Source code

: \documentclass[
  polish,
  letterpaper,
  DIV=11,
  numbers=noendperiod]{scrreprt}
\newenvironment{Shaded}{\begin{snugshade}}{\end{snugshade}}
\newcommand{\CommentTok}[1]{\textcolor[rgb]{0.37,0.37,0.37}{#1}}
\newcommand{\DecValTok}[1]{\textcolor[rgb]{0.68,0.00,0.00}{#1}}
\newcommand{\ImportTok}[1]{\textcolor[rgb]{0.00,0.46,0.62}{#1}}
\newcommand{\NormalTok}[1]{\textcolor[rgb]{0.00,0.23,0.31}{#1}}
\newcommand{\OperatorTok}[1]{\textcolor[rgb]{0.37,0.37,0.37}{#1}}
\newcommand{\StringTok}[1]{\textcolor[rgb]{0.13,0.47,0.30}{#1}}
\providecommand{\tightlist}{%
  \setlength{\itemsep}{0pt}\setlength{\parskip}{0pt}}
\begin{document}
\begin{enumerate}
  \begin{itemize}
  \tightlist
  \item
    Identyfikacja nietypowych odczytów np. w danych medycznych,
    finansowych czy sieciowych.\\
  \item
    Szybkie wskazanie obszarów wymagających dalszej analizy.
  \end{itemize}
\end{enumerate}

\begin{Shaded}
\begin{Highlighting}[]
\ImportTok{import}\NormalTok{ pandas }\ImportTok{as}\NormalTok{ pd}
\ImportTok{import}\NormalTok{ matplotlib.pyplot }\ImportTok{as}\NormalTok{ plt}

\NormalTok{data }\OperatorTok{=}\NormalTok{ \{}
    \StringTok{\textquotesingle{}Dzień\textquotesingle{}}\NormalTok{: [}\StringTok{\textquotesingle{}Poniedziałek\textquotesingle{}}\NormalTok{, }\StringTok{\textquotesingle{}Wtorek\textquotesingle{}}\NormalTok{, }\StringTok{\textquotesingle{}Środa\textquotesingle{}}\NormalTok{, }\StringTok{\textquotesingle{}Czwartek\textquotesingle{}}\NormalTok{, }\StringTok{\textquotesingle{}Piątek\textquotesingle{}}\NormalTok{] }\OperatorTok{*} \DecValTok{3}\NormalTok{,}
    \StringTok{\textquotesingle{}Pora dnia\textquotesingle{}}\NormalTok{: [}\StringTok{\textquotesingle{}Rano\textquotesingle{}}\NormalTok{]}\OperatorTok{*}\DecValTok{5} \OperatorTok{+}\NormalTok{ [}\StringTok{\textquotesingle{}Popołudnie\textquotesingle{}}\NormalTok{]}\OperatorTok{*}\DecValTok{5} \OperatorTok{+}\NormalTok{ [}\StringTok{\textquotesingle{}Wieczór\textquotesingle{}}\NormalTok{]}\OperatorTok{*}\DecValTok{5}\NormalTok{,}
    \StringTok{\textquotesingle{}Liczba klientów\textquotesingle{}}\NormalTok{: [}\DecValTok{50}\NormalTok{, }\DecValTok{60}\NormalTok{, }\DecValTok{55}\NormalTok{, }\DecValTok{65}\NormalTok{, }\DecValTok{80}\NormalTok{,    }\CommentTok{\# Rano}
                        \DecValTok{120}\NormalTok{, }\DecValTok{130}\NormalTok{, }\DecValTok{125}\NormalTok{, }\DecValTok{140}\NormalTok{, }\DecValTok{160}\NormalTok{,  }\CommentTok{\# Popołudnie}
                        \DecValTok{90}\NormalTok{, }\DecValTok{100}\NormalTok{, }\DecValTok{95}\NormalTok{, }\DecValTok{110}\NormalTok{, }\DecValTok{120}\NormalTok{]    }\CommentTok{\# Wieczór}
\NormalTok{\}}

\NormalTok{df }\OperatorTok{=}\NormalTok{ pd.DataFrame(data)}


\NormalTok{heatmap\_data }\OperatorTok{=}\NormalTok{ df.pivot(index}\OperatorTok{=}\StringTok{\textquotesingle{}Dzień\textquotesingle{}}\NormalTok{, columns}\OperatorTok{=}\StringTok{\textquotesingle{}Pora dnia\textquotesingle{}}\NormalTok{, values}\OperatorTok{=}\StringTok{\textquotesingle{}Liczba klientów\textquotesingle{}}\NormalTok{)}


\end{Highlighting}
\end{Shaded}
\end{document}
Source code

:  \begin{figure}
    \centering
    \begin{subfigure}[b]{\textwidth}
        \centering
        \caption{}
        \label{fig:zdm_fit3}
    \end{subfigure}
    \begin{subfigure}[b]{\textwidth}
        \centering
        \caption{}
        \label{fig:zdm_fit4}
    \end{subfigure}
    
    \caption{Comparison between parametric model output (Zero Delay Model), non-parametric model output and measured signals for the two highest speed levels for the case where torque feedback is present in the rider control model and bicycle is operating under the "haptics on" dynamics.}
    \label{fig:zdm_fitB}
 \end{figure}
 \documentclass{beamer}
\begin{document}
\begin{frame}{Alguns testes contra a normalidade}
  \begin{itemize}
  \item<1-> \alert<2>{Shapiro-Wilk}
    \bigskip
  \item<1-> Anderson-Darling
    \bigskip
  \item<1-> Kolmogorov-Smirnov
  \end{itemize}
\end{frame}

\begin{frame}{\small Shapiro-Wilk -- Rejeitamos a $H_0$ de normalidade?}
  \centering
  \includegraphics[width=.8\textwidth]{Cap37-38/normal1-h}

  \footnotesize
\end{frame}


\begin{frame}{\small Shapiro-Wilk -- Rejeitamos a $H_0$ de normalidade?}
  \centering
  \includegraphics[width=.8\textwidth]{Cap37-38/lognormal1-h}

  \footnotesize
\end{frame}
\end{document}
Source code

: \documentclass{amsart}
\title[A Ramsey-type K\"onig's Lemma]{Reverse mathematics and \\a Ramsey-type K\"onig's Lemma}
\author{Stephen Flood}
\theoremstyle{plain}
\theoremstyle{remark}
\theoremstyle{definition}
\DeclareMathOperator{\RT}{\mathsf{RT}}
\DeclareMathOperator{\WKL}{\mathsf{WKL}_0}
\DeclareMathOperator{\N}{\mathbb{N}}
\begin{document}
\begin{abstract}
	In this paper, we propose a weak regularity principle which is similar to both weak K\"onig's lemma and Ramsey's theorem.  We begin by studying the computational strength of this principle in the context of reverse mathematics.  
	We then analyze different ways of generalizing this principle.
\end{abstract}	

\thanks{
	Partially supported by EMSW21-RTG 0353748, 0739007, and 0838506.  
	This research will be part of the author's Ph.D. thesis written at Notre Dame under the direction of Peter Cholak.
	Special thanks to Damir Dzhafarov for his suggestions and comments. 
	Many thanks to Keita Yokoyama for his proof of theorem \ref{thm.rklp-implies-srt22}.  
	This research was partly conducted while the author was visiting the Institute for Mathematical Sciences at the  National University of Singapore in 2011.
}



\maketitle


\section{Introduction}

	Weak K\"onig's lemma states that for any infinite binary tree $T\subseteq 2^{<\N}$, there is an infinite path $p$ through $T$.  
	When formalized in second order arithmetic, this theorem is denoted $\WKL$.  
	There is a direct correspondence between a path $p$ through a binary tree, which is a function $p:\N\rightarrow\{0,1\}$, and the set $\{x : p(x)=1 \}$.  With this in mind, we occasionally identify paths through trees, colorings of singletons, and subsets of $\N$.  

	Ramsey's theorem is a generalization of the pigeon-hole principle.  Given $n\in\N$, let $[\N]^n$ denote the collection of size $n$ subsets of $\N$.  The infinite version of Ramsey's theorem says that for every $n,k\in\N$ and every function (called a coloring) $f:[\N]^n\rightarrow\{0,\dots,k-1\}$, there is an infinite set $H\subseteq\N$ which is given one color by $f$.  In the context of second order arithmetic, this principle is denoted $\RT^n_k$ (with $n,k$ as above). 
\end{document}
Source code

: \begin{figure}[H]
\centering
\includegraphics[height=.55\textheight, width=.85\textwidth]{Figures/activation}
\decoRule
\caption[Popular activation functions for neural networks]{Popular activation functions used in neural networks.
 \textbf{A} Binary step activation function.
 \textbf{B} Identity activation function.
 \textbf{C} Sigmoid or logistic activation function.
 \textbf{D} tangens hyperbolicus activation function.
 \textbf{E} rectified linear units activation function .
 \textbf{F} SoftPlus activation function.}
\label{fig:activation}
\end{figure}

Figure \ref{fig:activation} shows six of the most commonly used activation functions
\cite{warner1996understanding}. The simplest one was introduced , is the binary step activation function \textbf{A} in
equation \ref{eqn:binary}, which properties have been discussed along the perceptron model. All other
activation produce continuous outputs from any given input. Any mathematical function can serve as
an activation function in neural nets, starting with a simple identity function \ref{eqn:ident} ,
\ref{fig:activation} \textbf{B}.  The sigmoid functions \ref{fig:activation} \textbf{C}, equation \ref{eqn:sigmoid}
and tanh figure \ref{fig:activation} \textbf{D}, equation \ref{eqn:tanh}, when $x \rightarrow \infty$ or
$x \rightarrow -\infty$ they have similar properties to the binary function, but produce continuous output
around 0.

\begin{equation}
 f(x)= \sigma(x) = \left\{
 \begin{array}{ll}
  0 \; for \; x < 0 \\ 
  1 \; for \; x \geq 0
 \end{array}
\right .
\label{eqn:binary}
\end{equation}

**TO-DO ITEM**. Write out, from the lines above, only those from the line with "When formalized in" to the line with "There is a direct", exactly as given, including the first and the last.

**TASK RESULT**.
	When formalized in second order arithmetic, this theorem is denoted $\WKL$.  
	There is a direct correspondence between a path $p$ through a binary tree, which is a function $p:\N\rightarrow\{0,1\}$, and the set $\{x : p(x)=1 \}$.  With this in mind, we occasionally identify paths through trees, colorings of singletons, and subsets of $\N$.  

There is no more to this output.